他站起来,拍了拍裤子上的灰,朝院子里面喊了一句:"白芷,晚上吃什么?"

"昨天剩的粥。"

"能不能煮点干的?"

"你劈柴我就煮。"

"我劈,你在屋里等着——别出来,外面凉。"

他从墙角拎起斧头,走到柴堆旁蹲下。暮色把他拉成一道长长的影子,劈柴的声音一下一下,在安静的院子里响了好一阵子。

那天晚上,白芷果然做了一锅干饭。米不多,她往里掺了些切碎的野菜和晒干的野菊花瓣,煮出来黄澄澄的,热气腾腾。星愿熙吃了三碗,白芷自己吃了两碗。灯灭了之后,白芷在黑暗里翻了个身:"愿熙。""嗯?""你那个灰光……你要是害怕的话,就告诉我。""不怕。"他顿了一下,"你都不怕,我怕什么。""那你以后别一个人乱试。""知道了。""……晚安。""晚安。"

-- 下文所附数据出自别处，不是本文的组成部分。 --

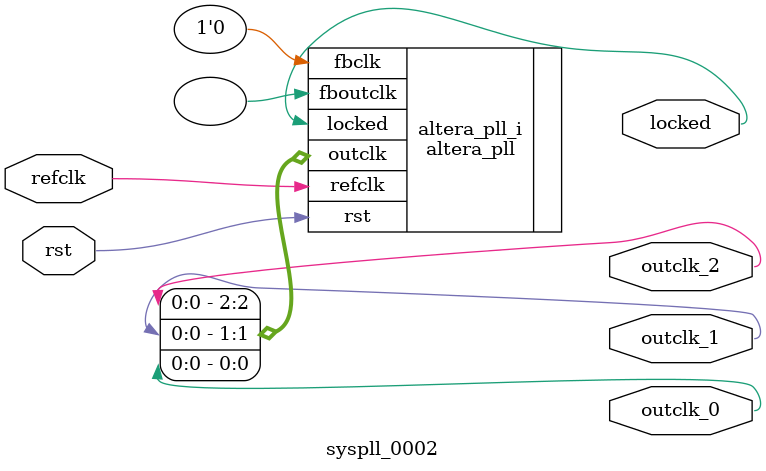
<source format=v>
`timescale 1ns/10ps
module  syspll_0002(

	// interface 'refclk'
	input wire refclk,

	// interface 'reset'
	input wire rst,

	// interface 'outclk0'
	output wire outclk_0,

	// interface 'outclk1'
	output wire outclk_1,

	// interface 'outclk2'
	output wire outclk_2,

	// interface 'locked'
	output wire locked
);

	altera_pll #(
		.fractional_vco_multiplier("false"),
		.reference_clock_frequency("50.0 MHz"),
		.operation_mode("normal"),
		.number_of_clocks(3),
		.output_clock_frequency0("133.333333 MHz"),
		.phase_shift0("-3828 ps"),
		.duty_cycle0(50),
		.output_clock_frequency1("133.333333 MHz"),
		.phase_shift1("0 ps"),
		.duty_cycle1(50),
		.output_clock_frequency2("50.000000 MHz"),
		.phase_shift2("0 ps"),
		.duty_cycle2(50),
		.output_clock_frequency3("0 MHz"),
		.phase_shift3("0 ps"),
		.duty_cycle3(50),
		.output_clock_frequency4("0 MHz"),
		.phase_shift4("0 ps"),
		.duty_cycle4(50),
		.output_clock_frequency5("0 MHz"),
		.phase_shift5("0 ps"),
		.duty_cycle5(50),
		.output_clock_frequency6("0 MHz"),
		.phase_shift6("0 ps"),
		.duty_cycle6(50),
		.output_clock_frequency7("0 MHz"),
		.phase_shift7("0 ps"),
		.duty_cycle7(50),
		.output_clock_frequency8("0 MHz"),
		.phase_shift8("0 ps"),
		.duty_cycle8(50),
		.output_clock_frequency9("0 MHz"),
		.phase_shift9("0 ps"),
		.duty_cycle9(50),
		.output_clock_frequency10("0 MHz"),
		.phase_shift10("0 ps"),
		.duty_cycle10(50),
		.output_clock_frequency11("0 MHz"),
		.phase_shift11("0 ps"),
		.duty_cycle11(50),
		.output_clock_frequency12("0 MHz"),
		.phase_shift12("0 ps"),
		.duty_cycle12(50),
		.output_clock_frequency13("0 MHz"),
		.phase_shift13("0 ps"),
		.duty_cycle13(50),
		.output_clock_frequency14("0 MHz"),
		.phase_shift14("0 ps"),
		.duty_cycle14(50),
		.output_clock_frequency15("0 MHz"),
		.phase_shift15("0 ps"),
		.duty_cycle15(50),
		.output_clock_frequency16("0 MHz"),
		.phase_shift16("0 ps"),
		.duty_cycle16(50),
		.output_clock_frequency17("0 MHz"),
		.phase_shift17("0 ps"),
		.duty_cycle17(50),
		.pll_type("General"),
		.pll_subtype("General")
	) altera_pll_i (
		.rst	(rst),
		.outclk	({outclk_2, outclk_1, outclk_0}),
		.locked	(locked),
		.fboutclk	( ),
		.fbclk	(1'b0),
		.refclk	(refclk)
	);
endmodule


</source>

月光从窗缝里漏进来,在两人之间的地上画了一条极细的银线。那是安宁村最普通的一个夜晚,但他们谁也没再多说什么。第二天起来,照旧干活、劈柴、晒药、拌嘴。那层灰蒙蒙的光,像做了一个已经被记不清的梦。

星愿熙这个名字,是安宁村的村民起的。被丢在村口的时候他身上什么都没有,连一块写着字的布条都没留下。张婶抱着襁褓里的他去问老村长,老村长沉吟了半天说:"这孩子生下来的时候天上有异光,我亲眼看见了。愿他如星辰般璀璨,如晨曦般温暖——就叫愿熙吧。"

后来长大了一些,他听人说起这段往事,也没觉得有什么。名字就是名字,叫久了就是自己的。他没有想过自己姓什么,村里人只叫他"愿熙","星"是老村长后来随口加的——"在星光下期许。"

他对"星"这个姓没什么特别的感受。只是白芷第一次问他名字的时候,他说完"星愿熙"三个字,白芷愣了一拍,然后说:"这名字真好看。"他当时没说话,但记住了她那时的眼神。

他后来在万仞峰的石屋里,对着那根银针又想起过这件事。他不知道白芷记不记得自己说过这句话,但他记得。一直记得。